Scholarly: An open, freely accessible dataset of the academic citation network

Authors: Rybacki, Harry, UNCG; Carp, Joshua, University of Michigan; Spies, Jeffery, Center for Open Science

Track: Posters

The primary purpose of this application is to provide the general public a free, open, and comprehensive dataset containing meta-data for academic citations as well as corresponding references. This dataset will provide the public with a vital resource from which they can access, analyze, and distribute public, academic citation meta-data without restriction. While there are currently many resources available to gather information on citations such as CiteSeerX, Google Scholar, and PubMed, each has its own set of limitations. Some common issues include: incomplete or inaccurate data, exclusion of linked citations, and inability to easily access or obtain data in mass for analysis.
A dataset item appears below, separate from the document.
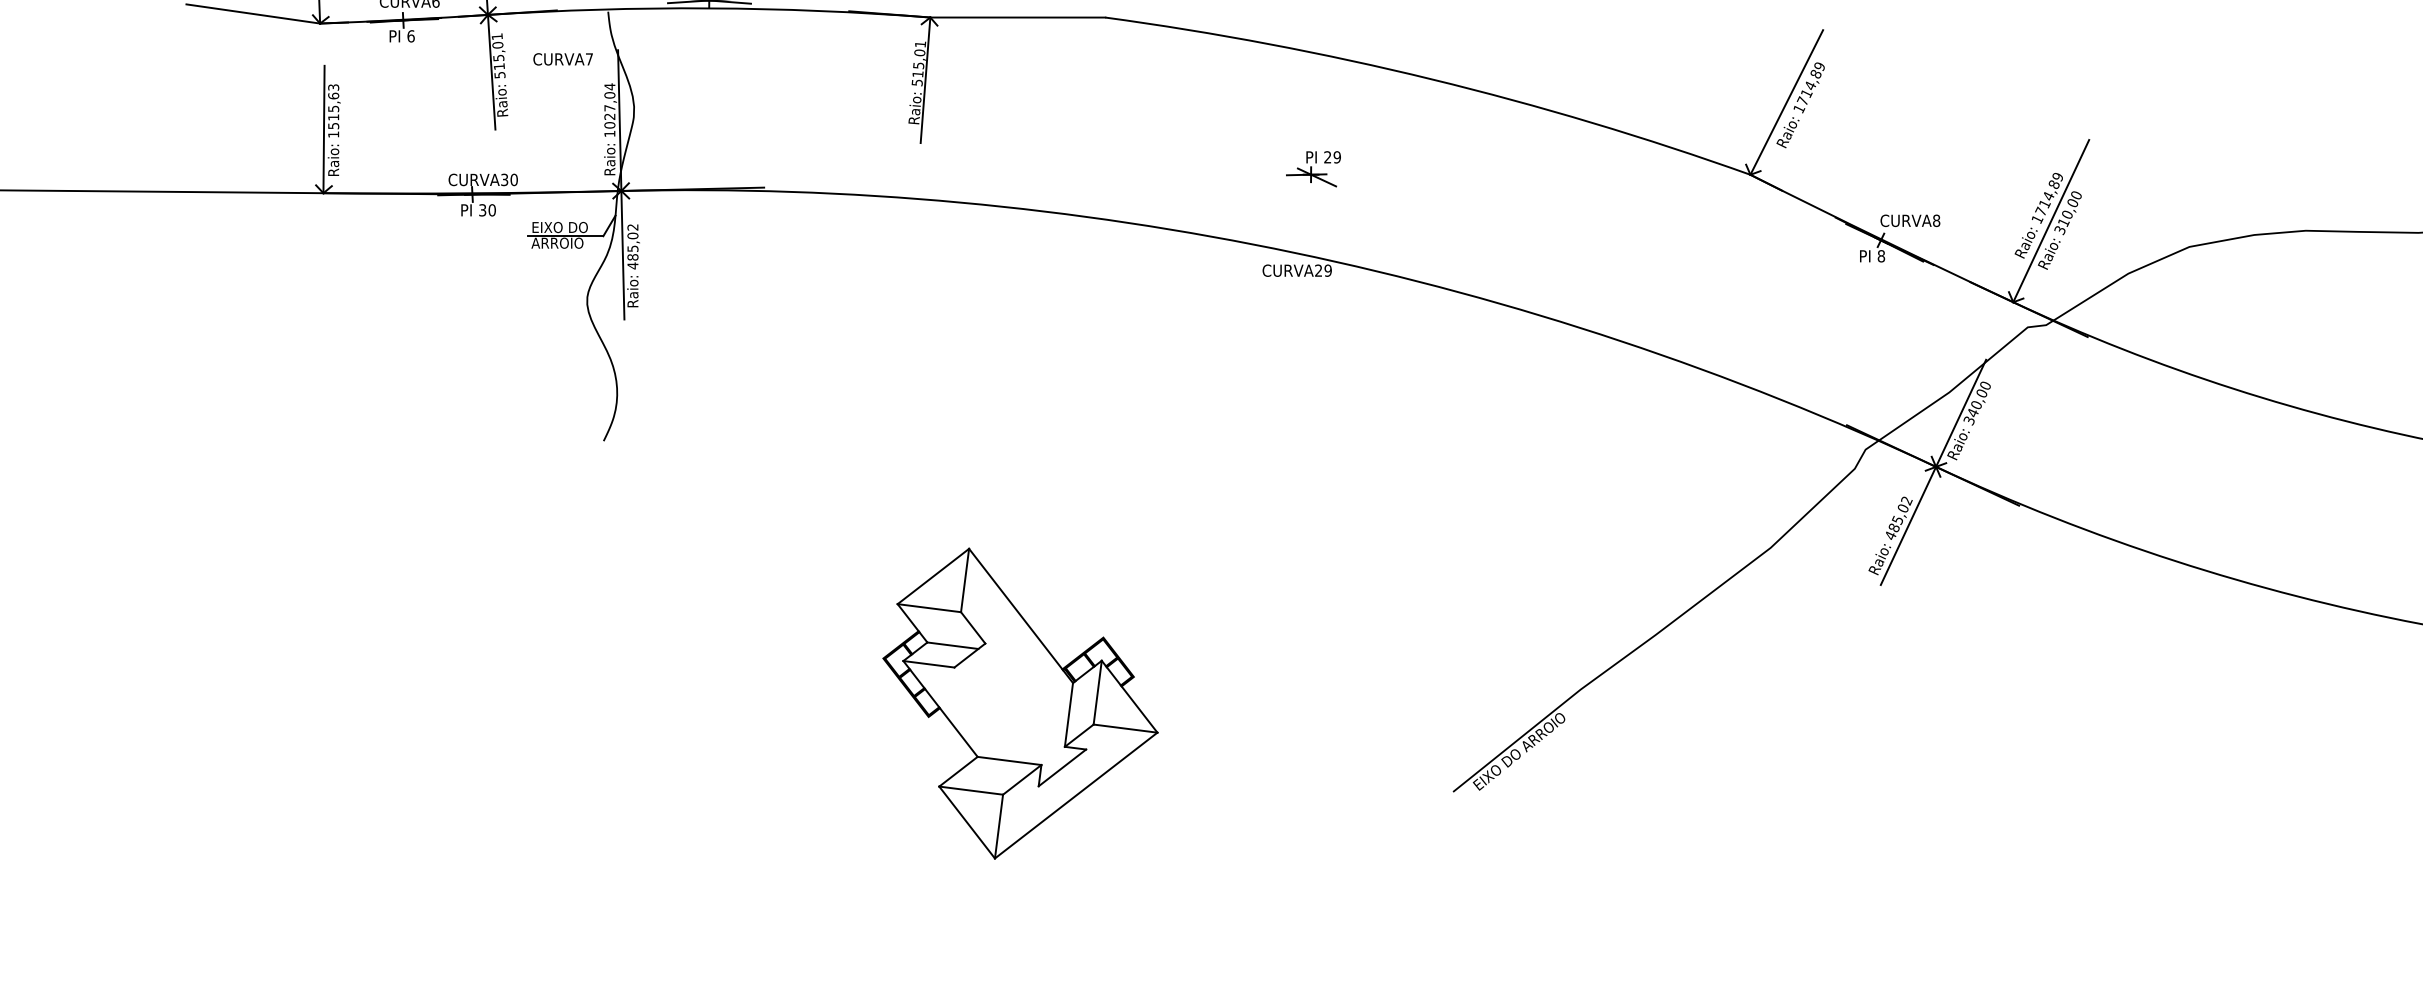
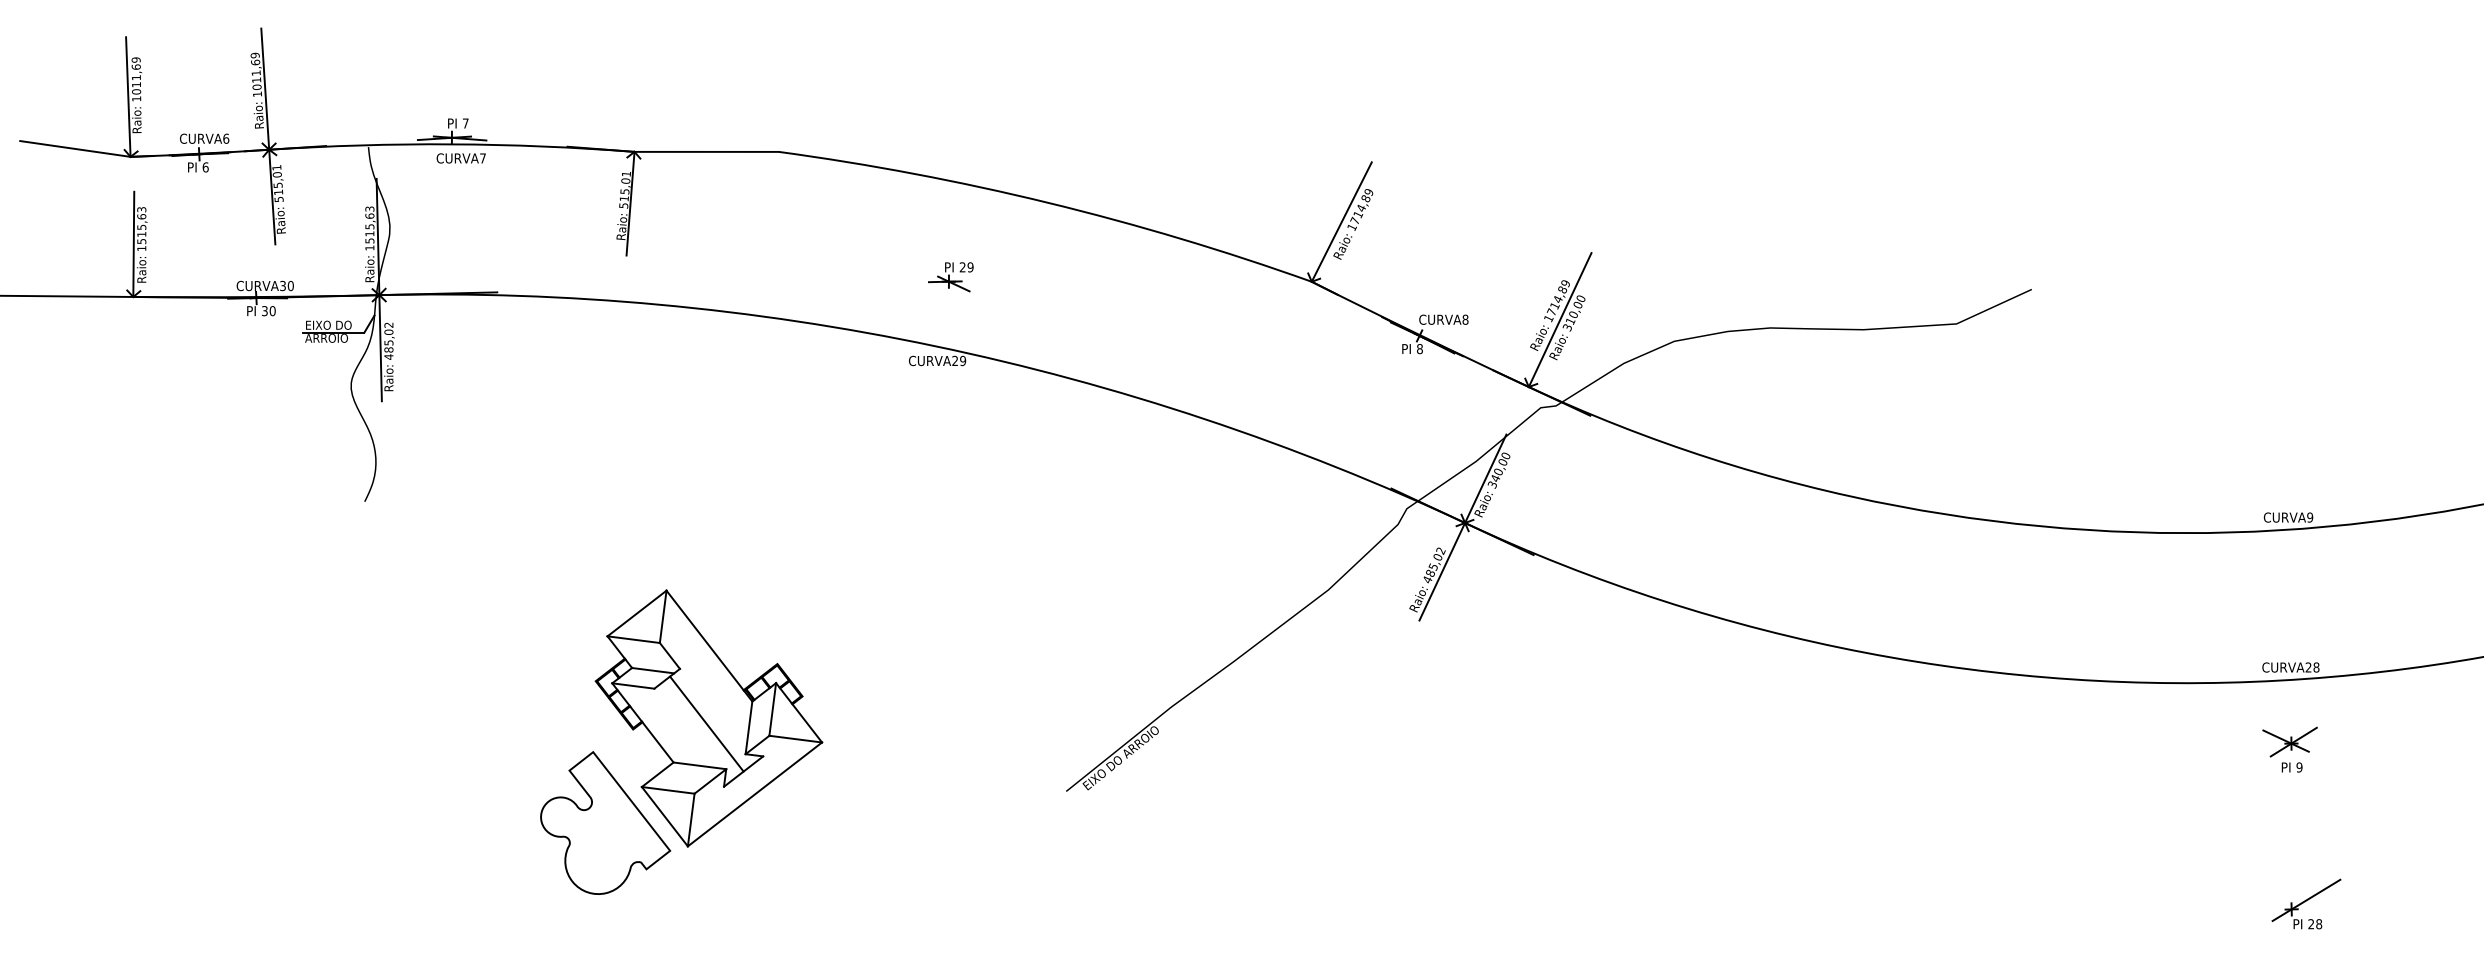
text: (562, 59) -> (460, 158), moved
text: (609, 105) -> (369, 224), 1027,04 -> 1515,63
line: (1017, 709) -> (706, 723), added
part: (895, 829) -> (605, 822), added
The goal is to overcome each of these limitations while demonstrating the necessity and advantages of the open source model. We plan to address the inaccurate and incomplete dataset issue by utilizing crowd-sourcing, negotiating with publishers, and obtaining article meta-data from a wide range of other, accessible sources. Additionally, by analyzing and combining the meta-data obtained we will ensure each citation maintains a completed set of linked citations. Finally, the completed dataset as well as any analysis conducted on it will be free and easy to access by the general public. As an initial step, we expect to show that the relationships between articles within disciplines demonstrate small-world network distributional properties.